Although the groups support discussion of the topic in the Medical School, Mark Harrington, executive director of the Center for Bioethical Reform, said the abortion discussion in academia is “one-sided” in favor of abortion rights and dialogue has “virtually ceased.”
The Medical School tries to limit controversy; if they find students oppose abortion and contraception education during regular curriculum time, they will drop it, then the other side will complain and they will switch back, Baram said.
He said abortion is not on the Medical School’s “checklist” of procedures students should know, and of the group of third-year students doing rotations at Regions Hospital, about half choose to participate in the abortion option, Baram said.
The Association of Professors of Gynecology and Obstetrics determines curriculum content for medical schools, or at least makes recommendations that most schools follow.
The association’s suggested curriculum says students should know about spontaneous and septic abortion ─ both accidental types of abortion. The curriculum does not include surgical or medicine-induced abortion.
According to a February 2005 survey by the American Journal of Obstetrics & Gynecology, 17 percent of accredited United States medical schools reported no formal education about abortion in clinical or preclinical years. About half offered a clinical experience for third-year and fourth-year students, but few students participated.
To address what they see as a lack of providers nationally due in part to limited education, members of the Medical Students for Choice organized the Reproductive Health Externships program. This is an opportunity for interested students to learn more about abortion, van Dis said.
Each intern works at various abortion providers in Minnesota, including Midwest Health Center for Women and Planned Parenthood in Minneapolis. As an intern this summer, Laura Melcher, co-president of Medical Students for Choice, said she shadowed physicians, did initial exams, pelvic exams and performed some parts of the surgical abortion procedure under close supervision. It was “hands-on,” Melcher said.
Despite challenges and difficult moments, Kolasa-Lenarz said much of her experience was rewarding.
She tells a story of an Ecuadorian woman who came in on a Wednesday and was being deported the following Monday. She lived in a poor area in Ecuador, without the resources to perform the procedure, Kolasa-Lenarz said. The woman was not far enough along in her pregnancy to receive an abortion then, but the clinic had her return the following Saturday and performed the procedure before she left the country.

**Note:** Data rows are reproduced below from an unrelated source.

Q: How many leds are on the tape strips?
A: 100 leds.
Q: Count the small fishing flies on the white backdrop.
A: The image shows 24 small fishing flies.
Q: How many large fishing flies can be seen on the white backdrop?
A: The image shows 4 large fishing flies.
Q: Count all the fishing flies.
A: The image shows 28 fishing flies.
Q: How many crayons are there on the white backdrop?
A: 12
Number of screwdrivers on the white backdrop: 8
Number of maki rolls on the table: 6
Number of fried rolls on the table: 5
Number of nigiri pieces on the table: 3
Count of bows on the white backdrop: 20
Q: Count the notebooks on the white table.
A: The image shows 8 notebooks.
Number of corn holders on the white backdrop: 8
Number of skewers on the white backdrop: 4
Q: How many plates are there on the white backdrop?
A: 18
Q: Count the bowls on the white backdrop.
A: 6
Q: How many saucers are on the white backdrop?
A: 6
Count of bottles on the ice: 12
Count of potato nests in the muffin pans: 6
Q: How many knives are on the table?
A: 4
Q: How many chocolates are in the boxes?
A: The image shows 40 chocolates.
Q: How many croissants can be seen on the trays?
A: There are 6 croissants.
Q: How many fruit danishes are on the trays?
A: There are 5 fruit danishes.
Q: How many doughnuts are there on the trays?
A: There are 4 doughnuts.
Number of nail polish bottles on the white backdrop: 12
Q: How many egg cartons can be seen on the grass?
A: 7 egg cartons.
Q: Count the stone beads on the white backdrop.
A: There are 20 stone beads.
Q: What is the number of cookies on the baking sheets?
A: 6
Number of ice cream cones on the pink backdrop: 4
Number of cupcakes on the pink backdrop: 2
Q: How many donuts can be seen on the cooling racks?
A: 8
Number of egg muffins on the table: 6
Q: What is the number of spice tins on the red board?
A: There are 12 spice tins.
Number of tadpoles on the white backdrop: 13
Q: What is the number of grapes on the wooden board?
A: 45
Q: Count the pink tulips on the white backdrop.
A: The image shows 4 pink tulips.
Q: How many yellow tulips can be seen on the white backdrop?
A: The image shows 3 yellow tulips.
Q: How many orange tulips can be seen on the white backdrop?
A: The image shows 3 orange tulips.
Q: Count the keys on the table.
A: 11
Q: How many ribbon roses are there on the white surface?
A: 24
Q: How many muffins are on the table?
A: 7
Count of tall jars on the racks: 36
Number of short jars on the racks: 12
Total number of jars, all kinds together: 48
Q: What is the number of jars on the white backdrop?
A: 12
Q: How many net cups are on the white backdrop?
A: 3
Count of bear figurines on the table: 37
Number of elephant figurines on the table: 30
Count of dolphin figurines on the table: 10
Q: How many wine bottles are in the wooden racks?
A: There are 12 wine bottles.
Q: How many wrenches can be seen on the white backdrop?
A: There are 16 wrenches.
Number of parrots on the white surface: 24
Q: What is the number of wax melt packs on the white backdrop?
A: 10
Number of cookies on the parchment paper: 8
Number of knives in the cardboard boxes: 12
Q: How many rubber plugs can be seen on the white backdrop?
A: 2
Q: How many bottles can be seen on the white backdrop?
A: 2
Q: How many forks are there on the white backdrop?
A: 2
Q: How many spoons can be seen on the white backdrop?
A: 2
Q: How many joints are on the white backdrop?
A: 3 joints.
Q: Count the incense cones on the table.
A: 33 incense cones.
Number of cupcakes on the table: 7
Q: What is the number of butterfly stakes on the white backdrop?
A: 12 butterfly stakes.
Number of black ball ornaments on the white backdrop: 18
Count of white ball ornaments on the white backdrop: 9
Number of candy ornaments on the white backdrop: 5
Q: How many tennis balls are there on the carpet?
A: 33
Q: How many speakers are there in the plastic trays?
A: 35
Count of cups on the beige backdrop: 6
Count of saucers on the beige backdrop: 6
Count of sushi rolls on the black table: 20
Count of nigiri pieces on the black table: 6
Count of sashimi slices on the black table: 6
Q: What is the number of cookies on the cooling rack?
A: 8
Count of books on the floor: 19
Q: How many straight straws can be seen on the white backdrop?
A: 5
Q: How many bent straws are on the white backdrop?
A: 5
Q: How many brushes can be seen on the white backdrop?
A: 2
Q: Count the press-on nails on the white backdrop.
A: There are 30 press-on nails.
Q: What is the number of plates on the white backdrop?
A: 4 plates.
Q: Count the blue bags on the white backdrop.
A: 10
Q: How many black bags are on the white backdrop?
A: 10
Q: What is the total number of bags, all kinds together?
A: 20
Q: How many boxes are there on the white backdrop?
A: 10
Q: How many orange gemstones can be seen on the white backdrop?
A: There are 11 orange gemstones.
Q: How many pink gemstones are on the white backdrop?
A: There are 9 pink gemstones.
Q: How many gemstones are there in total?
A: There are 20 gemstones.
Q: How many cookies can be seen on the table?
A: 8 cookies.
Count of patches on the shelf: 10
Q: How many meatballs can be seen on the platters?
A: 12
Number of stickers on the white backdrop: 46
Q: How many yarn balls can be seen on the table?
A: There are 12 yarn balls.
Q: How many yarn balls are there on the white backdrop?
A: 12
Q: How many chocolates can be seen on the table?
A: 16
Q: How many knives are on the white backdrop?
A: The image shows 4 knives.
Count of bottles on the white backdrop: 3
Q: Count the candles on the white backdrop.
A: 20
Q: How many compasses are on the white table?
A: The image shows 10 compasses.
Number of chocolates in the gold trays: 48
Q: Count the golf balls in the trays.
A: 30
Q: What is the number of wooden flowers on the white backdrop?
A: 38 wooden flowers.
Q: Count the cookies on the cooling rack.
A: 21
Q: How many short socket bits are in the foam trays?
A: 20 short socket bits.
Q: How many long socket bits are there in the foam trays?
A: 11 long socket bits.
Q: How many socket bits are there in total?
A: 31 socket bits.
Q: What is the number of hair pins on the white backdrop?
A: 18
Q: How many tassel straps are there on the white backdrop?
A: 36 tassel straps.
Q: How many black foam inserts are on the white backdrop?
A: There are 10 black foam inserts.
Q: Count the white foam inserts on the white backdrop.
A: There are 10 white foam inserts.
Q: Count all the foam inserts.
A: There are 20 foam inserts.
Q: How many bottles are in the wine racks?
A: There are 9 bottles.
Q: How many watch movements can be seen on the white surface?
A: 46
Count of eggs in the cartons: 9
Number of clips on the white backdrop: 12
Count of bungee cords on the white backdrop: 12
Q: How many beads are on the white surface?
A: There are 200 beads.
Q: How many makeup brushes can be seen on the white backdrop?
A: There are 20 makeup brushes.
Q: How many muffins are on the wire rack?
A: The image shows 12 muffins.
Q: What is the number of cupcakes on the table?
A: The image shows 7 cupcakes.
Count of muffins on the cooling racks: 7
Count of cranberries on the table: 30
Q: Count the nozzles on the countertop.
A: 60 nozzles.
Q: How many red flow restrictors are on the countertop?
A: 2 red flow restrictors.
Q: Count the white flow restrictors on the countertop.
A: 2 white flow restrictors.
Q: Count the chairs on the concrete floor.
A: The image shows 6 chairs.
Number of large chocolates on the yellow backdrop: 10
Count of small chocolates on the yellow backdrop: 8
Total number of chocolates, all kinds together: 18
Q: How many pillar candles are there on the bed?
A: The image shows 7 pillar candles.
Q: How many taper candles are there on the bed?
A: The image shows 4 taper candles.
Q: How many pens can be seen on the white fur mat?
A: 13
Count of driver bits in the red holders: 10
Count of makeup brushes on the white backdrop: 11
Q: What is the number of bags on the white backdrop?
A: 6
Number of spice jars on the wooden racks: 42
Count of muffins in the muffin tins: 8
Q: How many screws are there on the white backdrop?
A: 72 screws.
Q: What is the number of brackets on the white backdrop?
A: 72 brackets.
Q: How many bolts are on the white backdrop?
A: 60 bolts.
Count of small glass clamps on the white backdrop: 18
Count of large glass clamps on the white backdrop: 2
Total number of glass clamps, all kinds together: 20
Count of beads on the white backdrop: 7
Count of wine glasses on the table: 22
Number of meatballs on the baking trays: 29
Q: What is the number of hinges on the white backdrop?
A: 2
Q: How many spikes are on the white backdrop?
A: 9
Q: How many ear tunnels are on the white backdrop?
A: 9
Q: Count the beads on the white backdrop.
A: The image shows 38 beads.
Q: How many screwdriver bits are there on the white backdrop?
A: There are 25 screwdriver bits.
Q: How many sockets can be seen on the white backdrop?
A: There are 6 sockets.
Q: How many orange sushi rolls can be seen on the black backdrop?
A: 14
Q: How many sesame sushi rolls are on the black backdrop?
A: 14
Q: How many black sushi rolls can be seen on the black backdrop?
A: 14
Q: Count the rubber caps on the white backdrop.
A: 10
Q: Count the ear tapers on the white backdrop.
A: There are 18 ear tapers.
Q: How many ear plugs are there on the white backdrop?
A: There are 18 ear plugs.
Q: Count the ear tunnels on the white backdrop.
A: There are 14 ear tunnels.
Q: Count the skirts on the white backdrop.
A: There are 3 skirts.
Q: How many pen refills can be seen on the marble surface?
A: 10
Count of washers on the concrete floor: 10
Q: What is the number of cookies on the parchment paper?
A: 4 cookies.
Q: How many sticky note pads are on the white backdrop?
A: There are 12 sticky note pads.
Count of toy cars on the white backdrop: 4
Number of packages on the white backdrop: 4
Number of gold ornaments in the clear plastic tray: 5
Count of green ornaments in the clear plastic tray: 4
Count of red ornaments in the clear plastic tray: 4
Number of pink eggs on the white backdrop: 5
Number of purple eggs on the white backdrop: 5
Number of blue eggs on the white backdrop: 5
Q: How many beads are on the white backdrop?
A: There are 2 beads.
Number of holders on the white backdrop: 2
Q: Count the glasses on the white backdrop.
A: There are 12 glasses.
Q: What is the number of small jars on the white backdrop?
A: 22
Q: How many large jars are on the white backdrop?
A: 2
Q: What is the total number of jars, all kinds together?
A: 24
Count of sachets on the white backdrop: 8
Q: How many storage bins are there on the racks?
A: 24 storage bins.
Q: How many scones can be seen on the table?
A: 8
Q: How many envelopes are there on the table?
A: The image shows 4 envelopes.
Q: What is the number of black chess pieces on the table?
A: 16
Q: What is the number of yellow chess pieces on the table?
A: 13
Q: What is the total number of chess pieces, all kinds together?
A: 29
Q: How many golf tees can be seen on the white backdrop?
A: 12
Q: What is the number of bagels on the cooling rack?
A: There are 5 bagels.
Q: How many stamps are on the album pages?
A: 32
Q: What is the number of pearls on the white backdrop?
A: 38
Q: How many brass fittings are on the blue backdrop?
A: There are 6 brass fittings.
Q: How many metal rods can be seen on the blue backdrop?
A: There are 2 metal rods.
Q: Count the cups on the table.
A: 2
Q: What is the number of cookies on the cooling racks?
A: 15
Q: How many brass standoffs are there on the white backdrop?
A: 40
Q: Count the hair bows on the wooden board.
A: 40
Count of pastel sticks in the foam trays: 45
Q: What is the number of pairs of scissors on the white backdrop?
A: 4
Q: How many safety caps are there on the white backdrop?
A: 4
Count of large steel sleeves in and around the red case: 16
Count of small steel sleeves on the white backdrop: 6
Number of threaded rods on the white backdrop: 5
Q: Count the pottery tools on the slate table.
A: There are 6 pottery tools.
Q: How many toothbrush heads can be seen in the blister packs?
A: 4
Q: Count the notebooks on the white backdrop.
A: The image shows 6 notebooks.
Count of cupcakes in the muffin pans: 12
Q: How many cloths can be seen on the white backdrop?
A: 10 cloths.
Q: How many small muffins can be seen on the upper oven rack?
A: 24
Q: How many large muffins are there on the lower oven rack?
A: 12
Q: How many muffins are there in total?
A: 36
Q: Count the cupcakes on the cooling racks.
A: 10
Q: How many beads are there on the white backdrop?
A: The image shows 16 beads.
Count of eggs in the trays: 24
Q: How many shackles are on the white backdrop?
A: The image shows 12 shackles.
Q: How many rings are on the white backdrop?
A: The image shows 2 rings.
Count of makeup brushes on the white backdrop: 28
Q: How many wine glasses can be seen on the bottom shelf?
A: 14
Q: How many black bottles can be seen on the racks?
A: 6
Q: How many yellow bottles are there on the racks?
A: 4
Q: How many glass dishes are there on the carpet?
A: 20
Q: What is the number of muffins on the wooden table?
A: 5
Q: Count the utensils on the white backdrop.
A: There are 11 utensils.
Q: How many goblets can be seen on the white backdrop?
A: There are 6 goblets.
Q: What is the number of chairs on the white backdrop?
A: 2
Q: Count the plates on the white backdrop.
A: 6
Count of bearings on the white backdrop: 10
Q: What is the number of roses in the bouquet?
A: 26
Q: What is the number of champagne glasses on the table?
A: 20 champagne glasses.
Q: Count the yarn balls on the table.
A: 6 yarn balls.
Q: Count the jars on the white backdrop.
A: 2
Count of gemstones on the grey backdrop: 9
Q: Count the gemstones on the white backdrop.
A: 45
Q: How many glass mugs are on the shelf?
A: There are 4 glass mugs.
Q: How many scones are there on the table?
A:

Jovanovich said this violates the Hippocratic Oath that doctors take to ensure ethicality, because physicians join the profession, “to protect life, not to destroy it.”
However, Steven Miles, a professor at the Center for Bioethics, said the oath does not speak against abortion and it is “essential that it be taught.”
“Politics should not dictate a medical school curriculum,” Miles said.
“It’s an important part of women’s health,” said Melcher, “it’s like any other procedure … you would not become an Obstetrician/Gynecologist and not be able to perform a hysterectomy and deliver a baby.”